◆ Try it ◆
Draw out every line with the word "status" from the listing below.

◆ Source data ◆
■ ■ ■ ■ ■

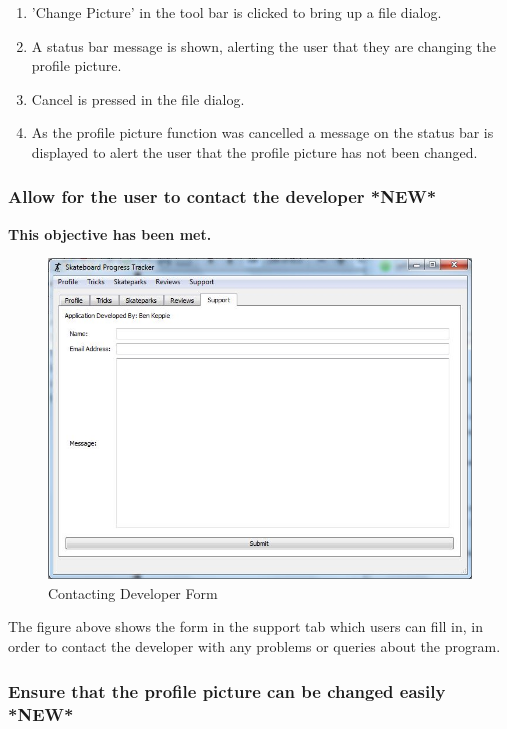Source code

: \begin{enumerate}
\item 'Change Picture' in the tool bar is clicked to bring up a file dialog.
\item A status bar message is shown, alerting the user that they are changing the profile picture.
\item Cancel is pressed in the file dialog.
\item As the profile picture function was cancelled a message on the status bar is displayed to alert the user that the profile picture has not been changed.
\end{enumerate}

\subsubsection {Allow for the user to contact the developer *NEW*}

\textbf{This objective has been met.}


\begin{figure}[H]
    \includegraphics[width=\textwidth]{./Evaluation/images/Contactsupport.jpg}
    \caption{Contacting Developer Form} \label{fig:ContactSupportEVD}
\end{figure}

The figure above shows the form in the support tab which users can fill in, in order to contact the developer with any problems or queries about the program.



\subsubsection {Ensure that the profile picture can be changed easily *NEW*}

■ ■ ■ ■ ■

◆ Answer below ◆
\item A status bar message is shown, alerting the user that they are changing the profile picture.
\item As the profile picture function was cancelled a message on the status bar is displayed to alert the user that the profile picture has not been changed.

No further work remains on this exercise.